### HOW TO COMPLETE THIS TASK
Scan the listing below for the word "output" and copy every line that has it.
#### MATERIAL PROVIDED ####
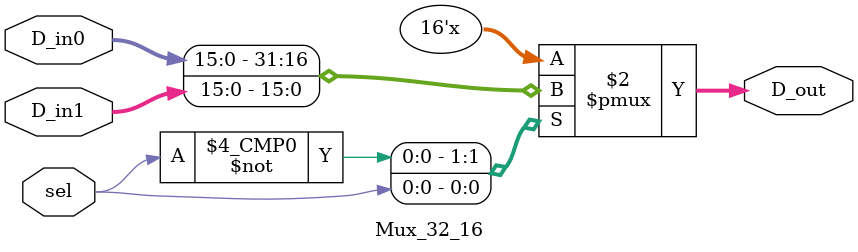
<source format=v>
`timescale 1ns / 1ps
module Mux_32_16(
	input sel,
	input[15:0] D_in0, D_in1,
	output reg[15:0] D_out
	);

	always @ (sel, D_in0, D_in1) begin
		case(sel)
			1'b0:
				D_out <= D_in0;			
			1'b1:
				D_out <= D_in1;			
			default:
				D_out <= D_in0;
		endcase		
	end
	
endmodule

</source>
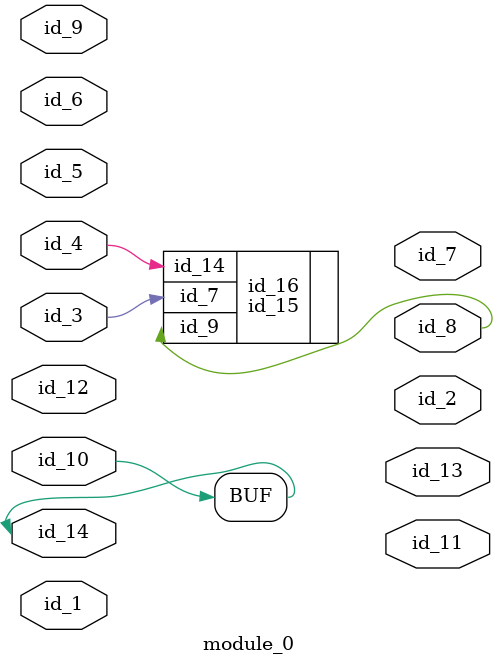
<source format=v>
module module_0 (
    id_1,
    id_2,
    id_3,
    id_4,
    id_5,
    id_6,
    id_7,
    id_8,
    id_9,
    id_10,
    id_11,
    id_12,
    id_13,
    id_14
);
  input id_14;
  output id_13;
  input id_12;
  output id_11;
  input id_10;
  input id_9;
  output id_8;
  output id_7;
  input id_6;
  input id_5;
  input id_4;
  input id_3;
  output id_2;
  input id_1;
  id_15 id_16 (
      .id_7 (id_14),
      .id_9 (id_8),
      .id_14(id_4),
      .id_7 (id_3)
  );
  id_17 id_18 (
      .id_3 (id_10),
      .id_6 (id_2 & id_13),
      .id_13(id_1),
      .id_7 (id_6)
  );
  assign id_10 = id_14;
endmodule

</source>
####
### RESULT
	output reg[15:0] D_out
  output id_13;
  output id_11;
  output id_8;
  output id_7;
  output id_2;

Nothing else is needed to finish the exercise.